On the sidelines of a G20 gathering in Germany, Tillerson joined a group of countries supporting the Syrian opposition for talks pushing a political solution to the nearly six-year war.
It is the first meeting of the so-called “like-minded” nations — made up of around a dozen Western and Arab countries as well as Turkey — since US President Donald Trump took office.
Tillerson, on his first diplomatic trip abroad, will face pressure to spell out where Trump stands on the future of Syrian President Bashar al-Assad.
“It will be an opportunity to gauge the American position on the political aspect of the Syrian issue,” a French diplomatic source told AFP.
The meeting came ahead of a new round of United Nations-led talks in Geneva on February 23 involving Syrian regime and rebel representatives.
Under Trump’s predecessor Barack Obama, Washington insisted Assad had to go, putting it at odds with Moscow which backs the Syrian leader.
Trump has called for closer cooperation with Moscow in the fight against the Islamic State group in Syria, leaving the Assad question open.
With Russia’s sway in the conflict growing, Moscow has seized the initiative by hosting separate peace talks in Kazakhstan along with Turkey, to broker a fragile six-week truce between Syria’s warring parties but making little other progress.
“It’s essential to know what the US administration has in mind,” a European diplomat said ahead of Friday’s talks in the German city of Bonn.
“Our goal is to make sure to bring the (peace) process back under UN control,” the source added.
German Foreign Minister Sigmar Gabriel, host of the G20 meeting, said he wanted the “like-minded” countries to speak as one.
“What we need is unity so we can achieve the resumption of negotiations in Geneva between the different interest groups and parties to the Syrian conflict.”
‘Reassurance’
Tillerson has used the two-day G20 to meet with a string of foreign counterparts unsure about what Trump’s “America First” policy means for the rest of the world.
He moved to reassure nervous allies with a cautious approach to Russia, signalling there would be no radical shift despite Trump’s pledges to seek a softer line.
Speaking after his first sitdown with Russian Foreign Minister Sergei Lavrov on Thursday, Tillerson said the US sought cooperation with Moscow only when doing so “will benefit the American people”.

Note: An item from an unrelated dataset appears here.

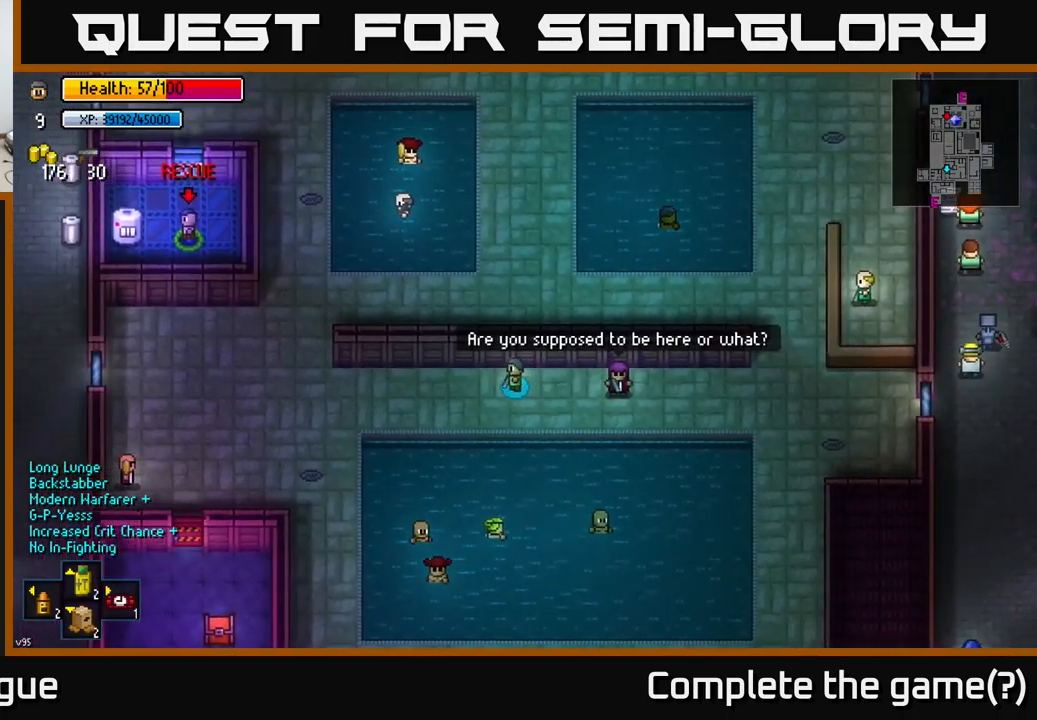
{"buttons": [], "left_stick": "left", "right_stick": "up", "events": [[17, "right_stick", "up"]]}
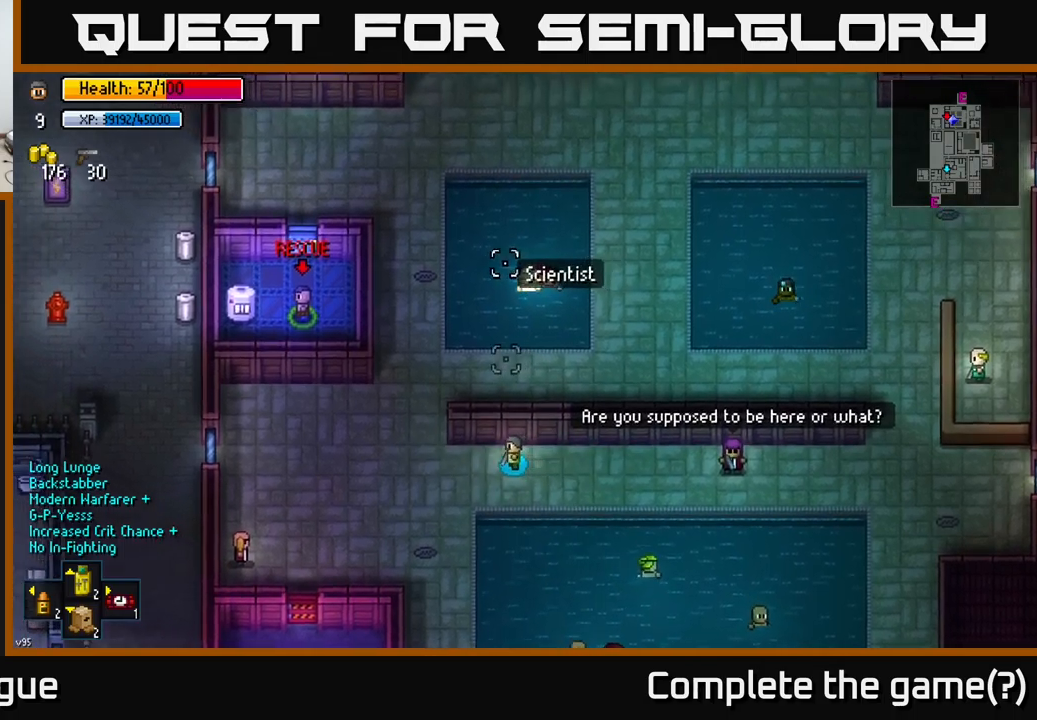
{"buttons": [], "left_stick": "center", "right_stick": "center", "events": [[250, "left_stick", "up-left"], [383, "right_stick", "center"], [400, "left_stick", "up"], [500, "left_stick", "center"]]}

Tillerson may use the final day of the G20 gathering of the world’s leading and developing economies to hold talks with his Chinese counterpart, after Sino-US ties got off to a rocky start under Trump.
Trump angered Beijing by questioning the “One China” policy agreed in the 1970s as the basis for what has become one of the most important global relationships.
Chinese Foreign Minister Wang Yi only agreed to go to Bonn after a conciliatory phone call between Trump and President Xi Jinping in which the US president backtracked on his earlier comments.
After the G20 ends on Friday, the action moves to the high-profile Munich Security Conference where US Vice-President Mike Pence will make his international debut.
“He’s going to reassure our allies of our commitment to our European partners and the reassurance for the transatlantic alliance,” a senior White House adviser said.
In a speech on Saturday, Pence is expected to reassert Washington’s commitment to NATO while pressing member states to follow through on pledges to share more of the defence spending burden with Washington.